┏━━

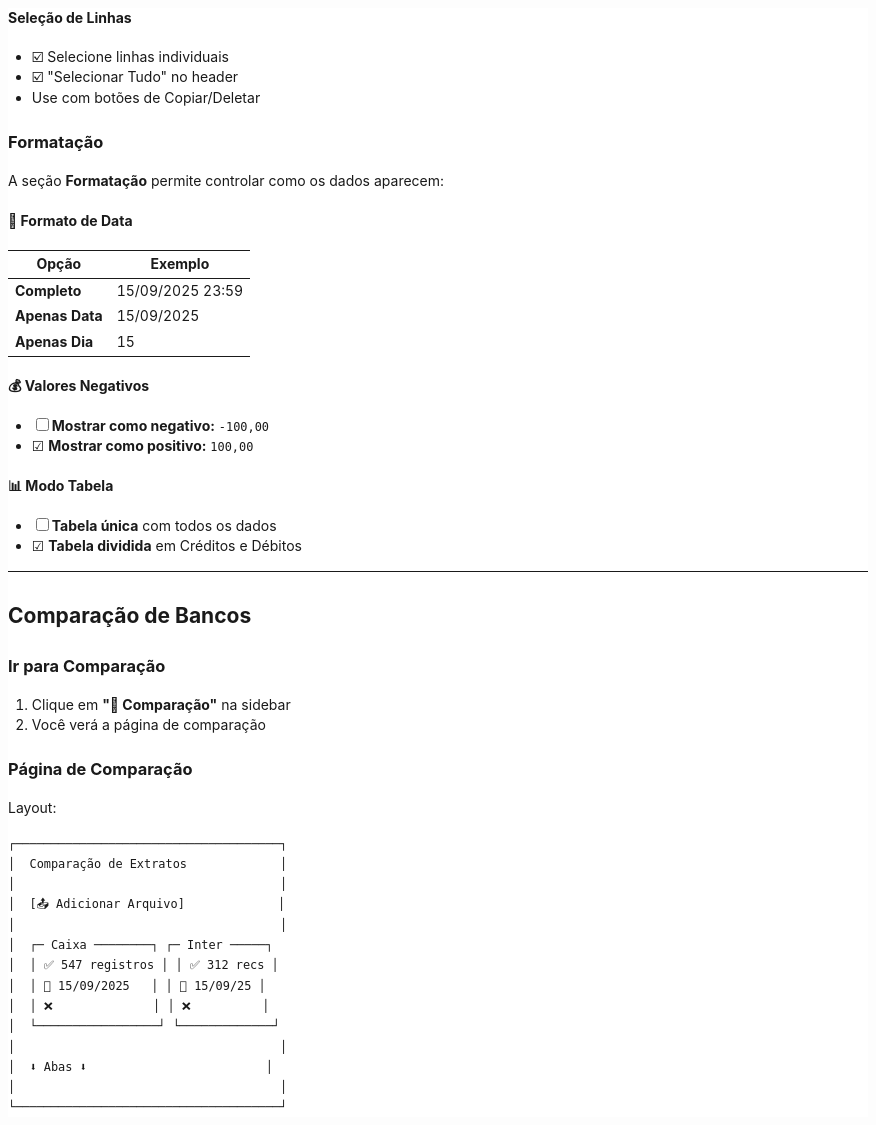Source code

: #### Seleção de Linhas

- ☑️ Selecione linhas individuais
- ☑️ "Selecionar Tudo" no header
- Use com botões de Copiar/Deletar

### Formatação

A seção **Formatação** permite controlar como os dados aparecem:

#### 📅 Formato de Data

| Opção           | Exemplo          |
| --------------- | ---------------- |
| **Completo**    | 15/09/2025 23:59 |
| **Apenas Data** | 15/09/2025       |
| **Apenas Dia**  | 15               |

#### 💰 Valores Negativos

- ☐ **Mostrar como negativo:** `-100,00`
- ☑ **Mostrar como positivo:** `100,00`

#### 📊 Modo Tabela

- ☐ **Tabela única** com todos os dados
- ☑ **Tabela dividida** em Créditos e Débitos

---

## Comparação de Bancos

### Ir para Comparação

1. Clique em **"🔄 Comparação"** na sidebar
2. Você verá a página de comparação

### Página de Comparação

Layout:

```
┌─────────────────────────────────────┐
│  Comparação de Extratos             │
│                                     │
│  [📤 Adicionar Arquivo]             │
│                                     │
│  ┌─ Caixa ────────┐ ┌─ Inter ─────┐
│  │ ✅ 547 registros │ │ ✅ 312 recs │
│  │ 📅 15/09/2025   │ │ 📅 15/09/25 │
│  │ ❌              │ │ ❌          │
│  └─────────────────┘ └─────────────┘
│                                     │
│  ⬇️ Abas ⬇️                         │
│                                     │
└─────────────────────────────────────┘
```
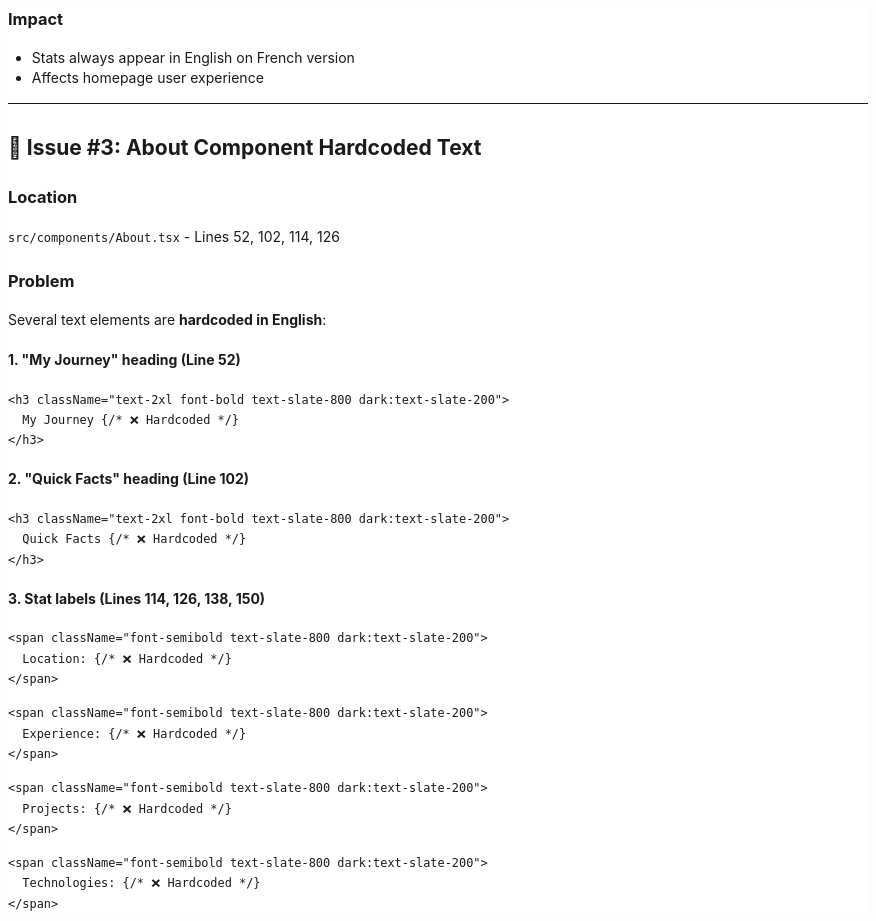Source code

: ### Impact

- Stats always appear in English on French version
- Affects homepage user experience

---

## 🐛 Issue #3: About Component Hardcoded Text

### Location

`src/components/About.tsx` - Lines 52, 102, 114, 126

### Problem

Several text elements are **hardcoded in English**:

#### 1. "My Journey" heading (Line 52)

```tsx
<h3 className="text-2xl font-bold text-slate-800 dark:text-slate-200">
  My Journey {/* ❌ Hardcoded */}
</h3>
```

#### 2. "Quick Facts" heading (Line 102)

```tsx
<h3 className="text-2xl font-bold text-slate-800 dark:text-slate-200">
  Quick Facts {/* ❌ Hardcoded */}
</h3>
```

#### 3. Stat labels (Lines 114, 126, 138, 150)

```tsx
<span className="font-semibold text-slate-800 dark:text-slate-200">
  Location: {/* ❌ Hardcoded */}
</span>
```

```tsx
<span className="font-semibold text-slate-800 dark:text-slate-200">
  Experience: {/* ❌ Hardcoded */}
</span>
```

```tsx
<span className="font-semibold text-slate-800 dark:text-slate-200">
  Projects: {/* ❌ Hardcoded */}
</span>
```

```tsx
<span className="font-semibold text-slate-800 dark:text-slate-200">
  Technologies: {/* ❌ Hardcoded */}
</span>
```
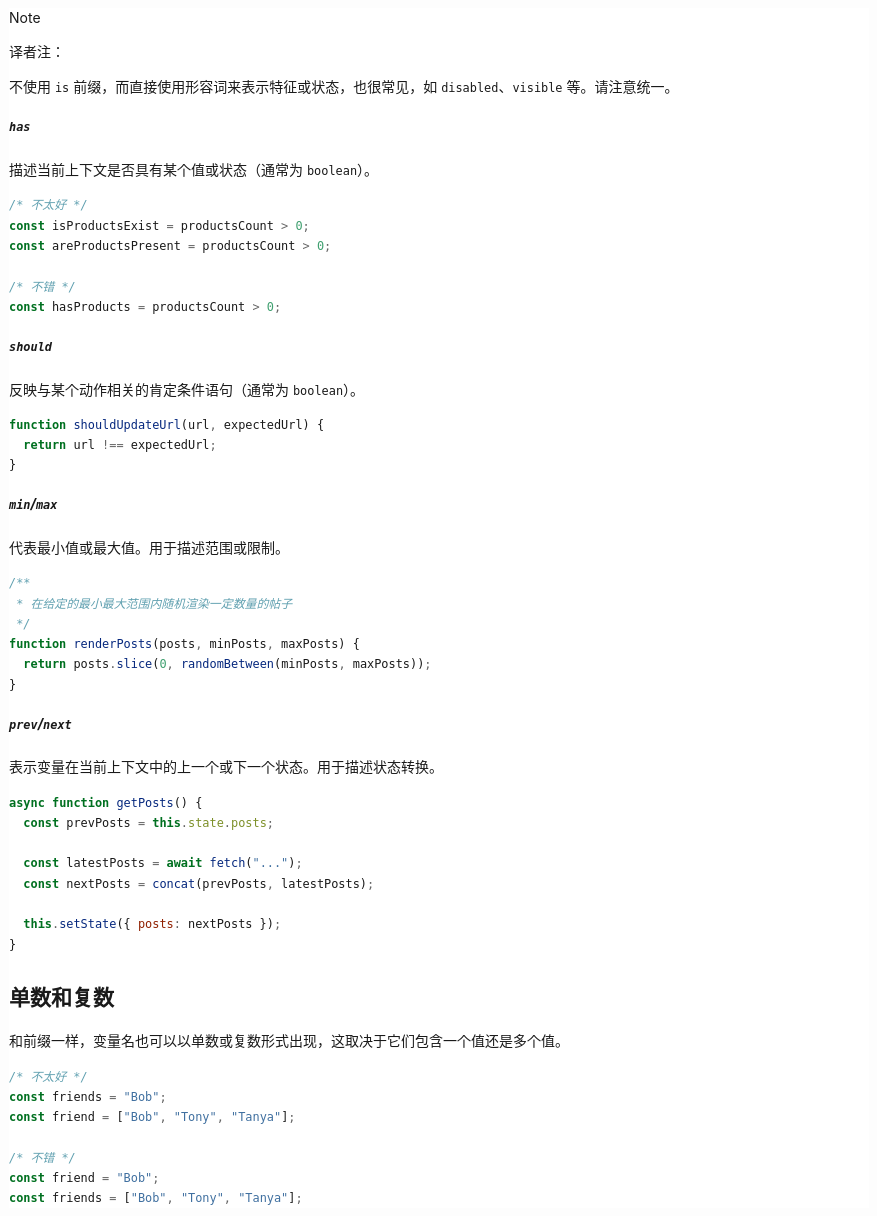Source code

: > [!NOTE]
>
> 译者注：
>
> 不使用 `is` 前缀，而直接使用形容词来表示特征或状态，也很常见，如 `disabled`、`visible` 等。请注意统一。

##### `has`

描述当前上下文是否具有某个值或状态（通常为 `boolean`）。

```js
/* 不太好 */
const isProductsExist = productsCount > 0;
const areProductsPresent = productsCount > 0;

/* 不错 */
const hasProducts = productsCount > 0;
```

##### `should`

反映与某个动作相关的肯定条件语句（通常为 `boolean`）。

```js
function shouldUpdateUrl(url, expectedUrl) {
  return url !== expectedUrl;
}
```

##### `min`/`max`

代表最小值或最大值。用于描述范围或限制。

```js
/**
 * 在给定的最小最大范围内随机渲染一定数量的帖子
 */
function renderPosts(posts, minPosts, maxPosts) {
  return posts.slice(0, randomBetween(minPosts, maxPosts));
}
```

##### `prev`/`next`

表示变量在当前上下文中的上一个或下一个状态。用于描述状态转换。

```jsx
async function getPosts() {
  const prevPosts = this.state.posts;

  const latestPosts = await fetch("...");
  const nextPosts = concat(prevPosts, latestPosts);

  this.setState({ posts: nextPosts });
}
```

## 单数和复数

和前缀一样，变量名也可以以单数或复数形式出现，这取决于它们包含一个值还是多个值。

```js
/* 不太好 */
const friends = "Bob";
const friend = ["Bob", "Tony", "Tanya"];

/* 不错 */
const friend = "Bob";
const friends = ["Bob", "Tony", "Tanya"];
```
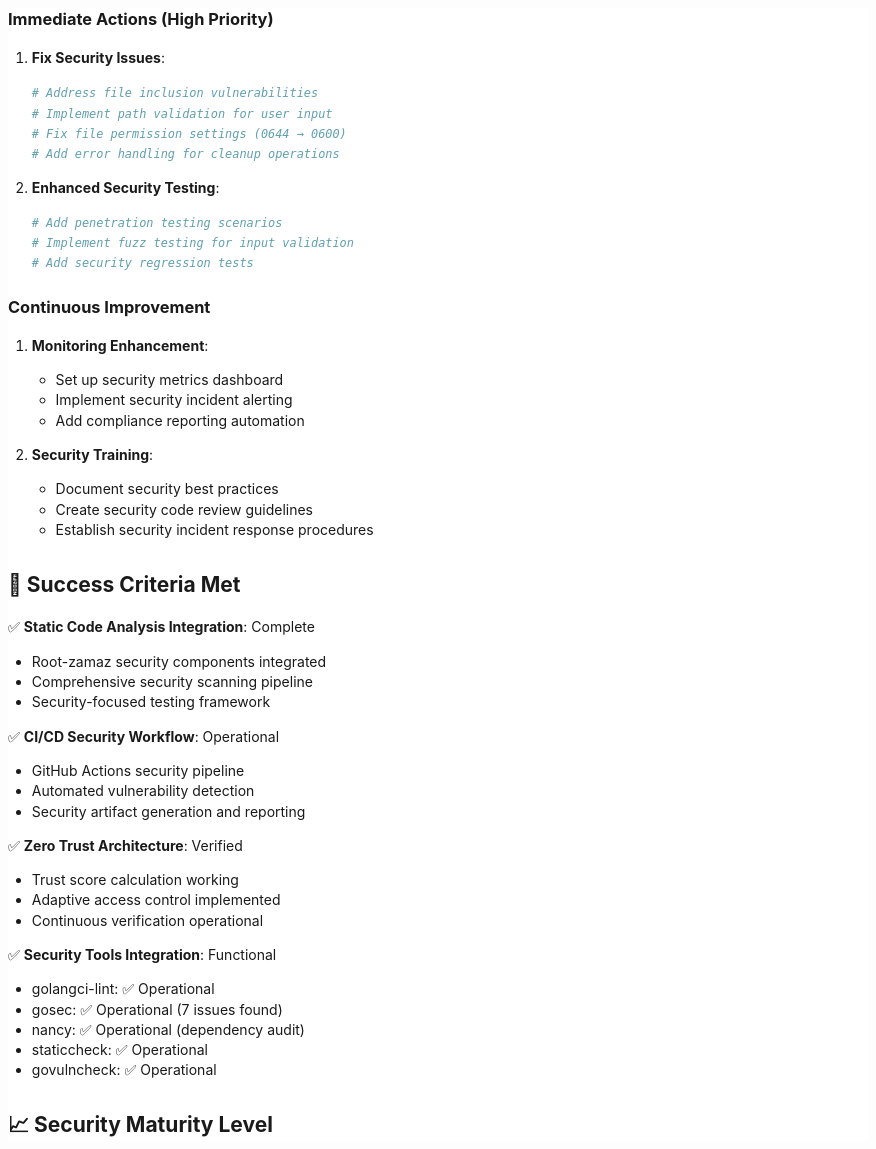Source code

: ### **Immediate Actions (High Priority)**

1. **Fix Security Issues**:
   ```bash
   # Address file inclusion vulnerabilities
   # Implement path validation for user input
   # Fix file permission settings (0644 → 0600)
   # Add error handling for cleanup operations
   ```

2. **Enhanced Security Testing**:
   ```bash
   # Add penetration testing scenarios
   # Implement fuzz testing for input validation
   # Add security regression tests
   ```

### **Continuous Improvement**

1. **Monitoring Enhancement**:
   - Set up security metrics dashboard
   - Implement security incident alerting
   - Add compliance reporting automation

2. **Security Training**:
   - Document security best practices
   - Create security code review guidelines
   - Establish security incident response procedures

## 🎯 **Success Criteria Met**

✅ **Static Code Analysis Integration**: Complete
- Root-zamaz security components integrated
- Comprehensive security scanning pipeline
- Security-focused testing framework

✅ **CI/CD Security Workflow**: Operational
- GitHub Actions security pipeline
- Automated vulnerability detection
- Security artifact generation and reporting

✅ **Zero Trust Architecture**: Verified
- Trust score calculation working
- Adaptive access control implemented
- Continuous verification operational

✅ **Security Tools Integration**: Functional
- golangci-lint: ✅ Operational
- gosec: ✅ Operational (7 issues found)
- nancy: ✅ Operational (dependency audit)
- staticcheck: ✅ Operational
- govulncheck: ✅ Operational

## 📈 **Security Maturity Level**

┗━━

Count every line of the records that holds the string "Facts". Write only the total.

2